### Try it
Leave the pictures out, and transcribe the material below exactly from the line with "left ankle: (101, 113, 5)" to the line with "right elbow: (670, 460, 1)", both lines included.

*** Opening of Records for processing ***

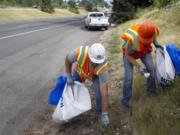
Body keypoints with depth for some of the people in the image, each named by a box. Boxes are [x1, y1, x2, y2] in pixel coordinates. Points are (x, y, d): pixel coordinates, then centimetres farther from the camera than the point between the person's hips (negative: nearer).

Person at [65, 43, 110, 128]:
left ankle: (101, 113, 5)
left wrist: (104, 115, -41)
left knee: (99, 92, -22)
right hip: (80, 70, 2)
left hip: (96, 74, -2)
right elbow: (68, 59, -18)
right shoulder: (79, 52, -45)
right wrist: (69, 76, -20)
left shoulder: (103, 67, -46)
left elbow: (104, 92, -43)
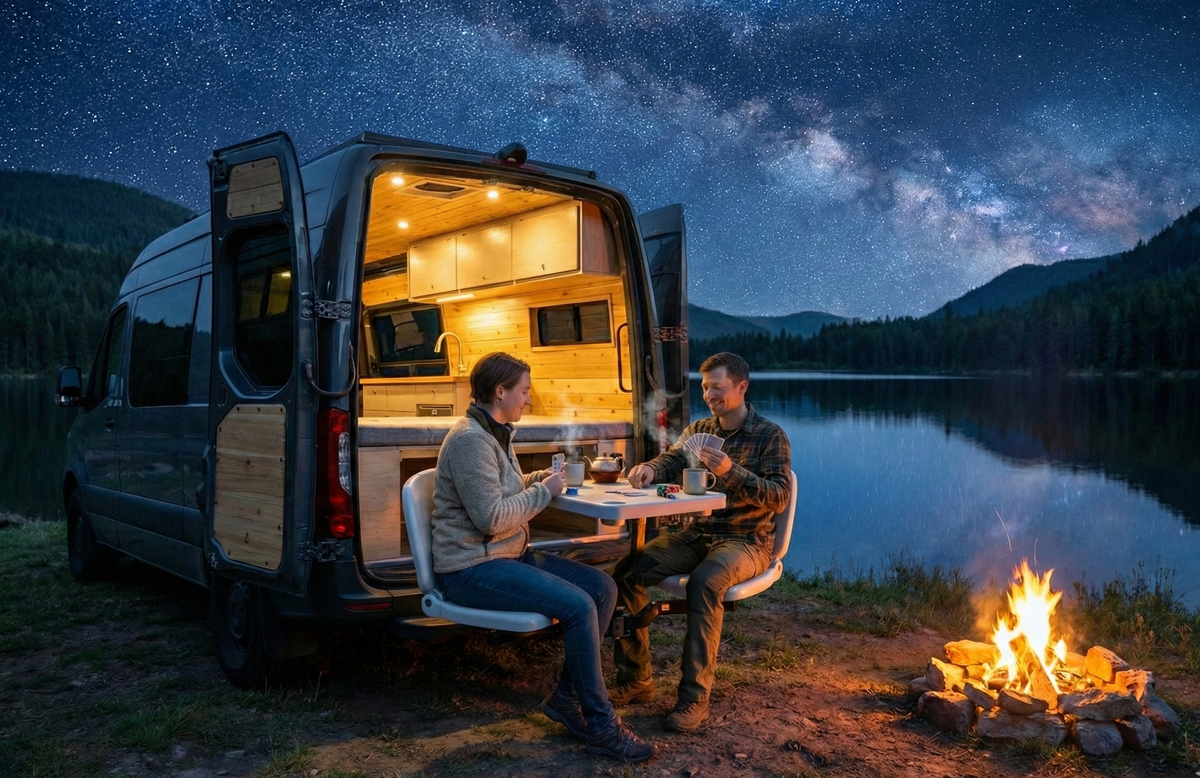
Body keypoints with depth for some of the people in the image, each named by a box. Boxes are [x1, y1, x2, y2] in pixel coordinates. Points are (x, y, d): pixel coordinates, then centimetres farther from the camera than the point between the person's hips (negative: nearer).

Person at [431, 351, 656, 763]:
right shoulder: (470, 439, -17)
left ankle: (566, 697, 6)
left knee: (603, 587, 0)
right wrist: (544, 491, -13)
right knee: (578, 606, -24)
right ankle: (600, 725, -9)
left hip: (510, 556, 10)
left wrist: (543, 478, 12)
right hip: (472, 569, -10)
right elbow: (491, 517, -25)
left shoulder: (495, 434, 15)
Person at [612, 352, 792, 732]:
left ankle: (694, 699, -27)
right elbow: (670, 460, 1)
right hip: (697, 535, 5)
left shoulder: (770, 436, -3)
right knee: (628, 570, -16)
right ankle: (636, 681, -6)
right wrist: (649, 469, -23)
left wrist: (732, 472, -28)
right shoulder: (699, 430, 14)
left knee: (704, 582, -37)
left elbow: (780, 497, -14)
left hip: (747, 541, -5)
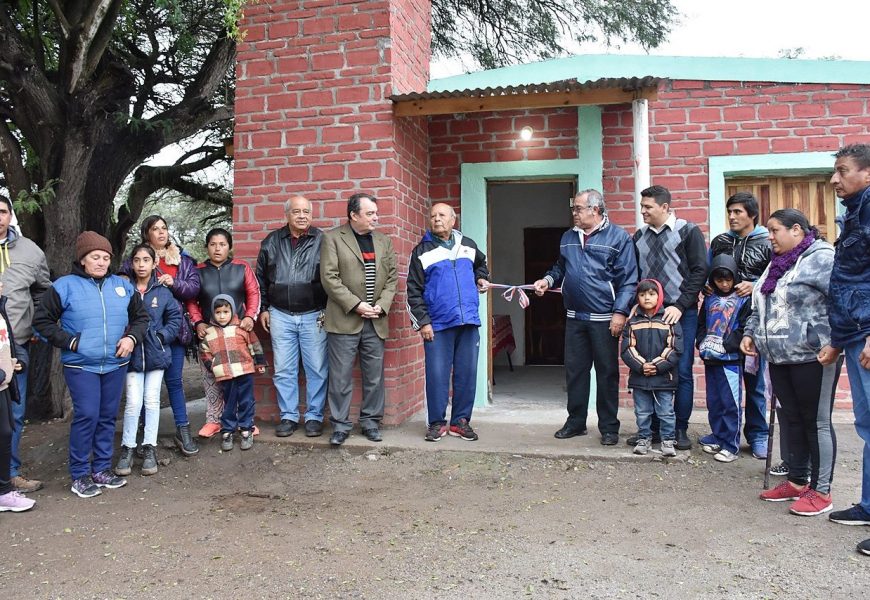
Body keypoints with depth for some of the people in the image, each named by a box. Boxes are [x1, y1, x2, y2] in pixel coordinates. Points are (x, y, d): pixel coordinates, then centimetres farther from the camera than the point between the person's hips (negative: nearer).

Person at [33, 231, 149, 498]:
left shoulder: (122, 285, 8)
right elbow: (42, 321, 0)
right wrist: (70, 342, -10)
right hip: (80, 366, -4)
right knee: (87, 416, -8)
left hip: (115, 365, 4)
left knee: (108, 417, 11)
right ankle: (80, 474, 6)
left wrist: (132, 337, -1)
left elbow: (141, 316, 17)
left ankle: (102, 468, 24)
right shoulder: (65, 286, -3)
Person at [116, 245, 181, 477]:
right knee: (133, 402, -4)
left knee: (152, 401, 8)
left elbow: (175, 317, 4)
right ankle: (128, 448, 12)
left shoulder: (162, 292, 0)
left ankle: (149, 448, 18)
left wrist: (162, 336, -8)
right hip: (132, 354, -1)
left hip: (156, 354, 1)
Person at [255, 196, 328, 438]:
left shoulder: (322, 241, 0)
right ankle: (288, 417, 18)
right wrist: (263, 309, 12)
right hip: (280, 316, 3)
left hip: (314, 316, -2)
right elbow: (261, 277, 16)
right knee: (283, 371, 6)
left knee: (317, 370, 1)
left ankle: (314, 417, 14)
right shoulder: (272, 241, 9)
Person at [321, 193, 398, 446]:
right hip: (344, 320, -4)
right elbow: (329, 278, -8)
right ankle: (340, 425, 11)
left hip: (376, 321, 4)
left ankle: (371, 422, 21)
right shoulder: (332, 238, 0)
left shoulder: (384, 241, 13)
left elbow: (392, 277, 11)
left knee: (374, 377, 8)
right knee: (340, 377, 0)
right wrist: (356, 305, -13)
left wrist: (381, 306, -5)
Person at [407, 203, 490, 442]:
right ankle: (436, 423, 12)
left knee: (467, 374, 6)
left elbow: (481, 263, 36)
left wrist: (481, 278, 15)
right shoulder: (422, 251, 3)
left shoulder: (468, 245, 13)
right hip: (437, 325, -3)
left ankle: (460, 421, 18)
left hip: (468, 323, 3)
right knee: (437, 375, -2)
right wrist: (422, 322, -7)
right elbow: (414, 291, 0)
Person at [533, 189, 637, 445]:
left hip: (604, 319, -5)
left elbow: (628, 279, -9)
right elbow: (560, 268, 22)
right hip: (574, 317, 5)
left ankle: (608, 427, 14)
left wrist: (620, 312, -16)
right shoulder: (568, 237, 13)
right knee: (574, 371, 10)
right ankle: (576, 422, 22)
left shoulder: (618, 237, -5)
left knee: (607, 373, 4)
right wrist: (548, 280, 1)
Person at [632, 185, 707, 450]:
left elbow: (700, 271, -6)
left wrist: (680, 305, -13)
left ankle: (680, 429, 11)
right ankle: (651, 426, 16)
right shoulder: (639, 236, 12)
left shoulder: (688, 231, -1)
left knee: (682, 373, 0)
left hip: (681, 312, -4)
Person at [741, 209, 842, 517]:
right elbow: (760, 308, 24)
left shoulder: (822, 258, -11)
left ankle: (821, 491, 10)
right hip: (779, 357, 8)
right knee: (793, 419, 15)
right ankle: (797, 481, 26)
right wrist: (750, 333, 12)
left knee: (816, 422, 1)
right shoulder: (777, 264, 17)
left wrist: (834, 343, -24)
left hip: (813, 357, -8)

*** Close of Records for processing ***

### Expected answer
left ankle: (101, 113, 5)
left wrist: (104, 115, -41)
left knee: (99, 92, -22)
right hip: (80, 70, 2)
left hip: (96, 74, -2)
right elbow: (68, 59, -18)
right shoulder: (79, 52, -45)
right wrist: (69, 76, -20)
left shoulder: (103, 67, -46)
left elbow: (104, 92, -43)
Body keypoints with depth for some of the people in the image, each named by a box. Boxes are [x1, y1, x2, y2] in pixel coordinates. Points are (x, y, d): pixel coordinates, then centimetres farther from the camera than the point between the person's hips (negative: nearer).

Person at [431, 351, 656, 763]:
right shoulder: (470, 439, -17)
left ankle: (566, 697, 6)
left knee: (603, 587, 0)
right wrist: (544, 491, -13)
right knee: (578, 606, -24)
right ankle: (600, 725, -9)
left hip: (510, 556, 10)
left wrist: (543, 478, 12)
right hip: (472, 569, -10)
right elbow: (491, 517, -25)
left shoulder: (495, 434, 15)
Person at [612, 352, 792, 732]:
left ankle: (694, 699, -27)
right elbow: (670, 460, 1)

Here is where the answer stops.